▸ PASSAGE:
····················

Addressing pay deduction threats

This is probably the issue on most members’ minds right now, and quite rightly.

Firstly, we need to organise to ensure that members taking the action are supported financially by the entire union, and know they are being supported. UCU needs to launch twinning arrangements between university branches with a mandate and those without, invite speakers to general meetings and launch local fundraising drives. We all have a stake in winning this fight.

Secondly, UCU has called strike action. The principal purpose of these strikes (see below) should be to back up the marking boycott, by offering to stand down the action if the employer does not threaten high pay deductions. (NB. Legally, notice must be issued in advance due to the 14-day rule, but strikes can be stood down without notice.) In recent disputes, employers have made pay threats ranging from 40% in Leicester to 100% in Liverpool. What is considered ‘disproportionate’ is in the hands of the branch.

Thirdly, employers must be put on notice that if they escalate high pay docking threats it will have a big political effect in terms of the reputation of the university, and to when students can expect to receive their marks.

····················

▸ REQUIRED ACTION A: Summarize the text on pay deduction threats in two sentences.
▸ REQUIRED ACTION B:
Answer these questions about the text on pay deduction threats:
(i) What pay threat was made in Leicester?
(ii) Because of which rule must strike notice be issued in advance?
(iii) Who decides what counts as "disproportionate"?
▸ REQUIRED ACTION C: Go on with the text on pay deduction threats from the point where it stops.

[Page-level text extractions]

····················

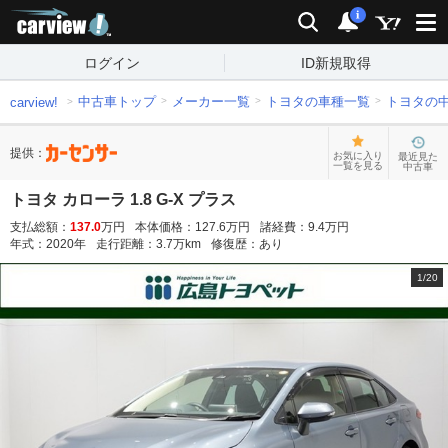
carview!
検索
通知
i
ログイン
ID新規取得
中古車トップ
メーカー一覧
トヨタの車種一覧
トヨタの
carview!
提供：
お気に入り
最近見た
一覧を見る
中古車
トヨタ カローラ 1.8 G-X プラス
支払総額：
137.0
万円
本体価格：
127.6
万円
諸経費：
9.4
万円
年式：
2020
年
走行距離：
3.7
万km
修復歴：
あり
1
/
20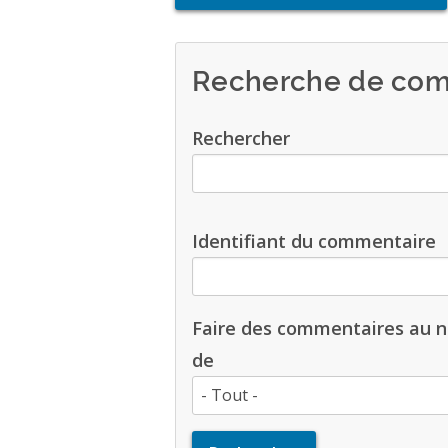
Recherche de com
Rechercher
Identifiant du commentaire
Faire des commentaires au 
de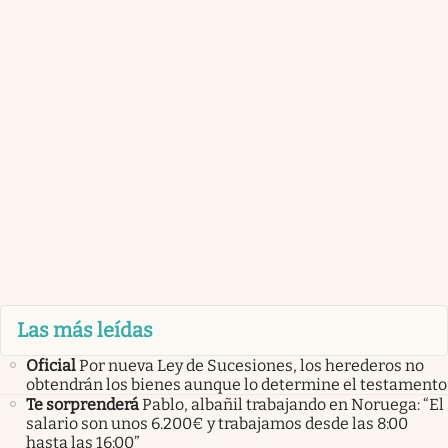
Las más leídas
Oficial
Por nueva Ley de Sucesiones, los herederos no
obtendrán los bienes aunque lo determine el testamento
Te sorprenderá
Pablo, albañil trabajando en Noruega: “El
salario son unos 6.200€ y trabajamos desde las 8:00
hasta las 16:00”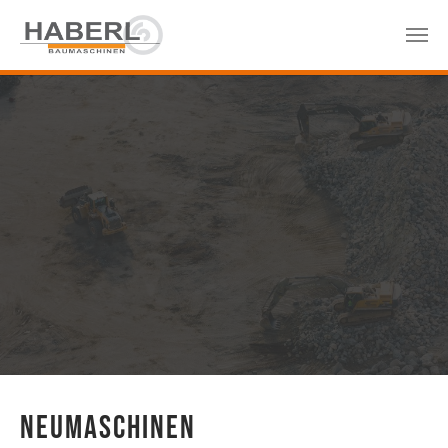
Neumaschinen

····················

▸ RESPONSE AREA A: Pay deduction threats are probably the issue on most members' minds, and the text says UCU should organize union-wide financial support for members taking action, through twinning arrangements between branches with and without a mandate, invited speakers and local fundraising drives. It also says strikes should back up the marking boycott by being offered for standing down if employers do not threaten high deductions, and that employers must be warned that escalating such threats would damage the university's reputation and affect when students receive their marks.

▸ RESPONSE AREA B:
(i) 40%
(ii) The 14-day rule
(iii) The branch

▸ RESPONSE AREA C:
We should call staff-student assemblies in every university to talk through the action, why we are taking it and why we call on the university to mitigate the impact. The employers want to scrap pensions, undermine pay levels and increase workload and inequality. They want to create teaching factories, while at the same time reaping the benefits of high fees and lifetime student loans. This is an attack on current and future students.

Finally, the branch needs to organise! Nothing in the above can be done without regular members’ meetings. Liverpool UCU called daily online strike meetings at 9am where members could meet online to discuss the action.

Importantly, it is essential that meetings involve members taking part in the action and members who are not. Boycotting members must not be left to fend for themselves! This is a fight for everyone.

What about other mitigations employers might make?

The employers will be looking to other types of mitigation, from demanding marks are submitted early, reducing oversight and removing second marking requirements, and offering marking work to postgrads and other staff.

  • Preventing the speeding up of marking. Employers are not free to change marking timetables to rush marking through. A combination of the student-market ‘customer’ regime, and Covid and strike mitigation measures mean that students themselves are entitled to request extensions to delay submission. Last year saw record requests for ‘extenuating circumstances’ extensions. Any attempt to speed up submission or marking should be denounced publicly. Course leaders and heads of department should object in defence of their students! And of course we must insist that workload agreements are upheld where they exist, and that individuals’ workloads are not altered to undermine the boycott.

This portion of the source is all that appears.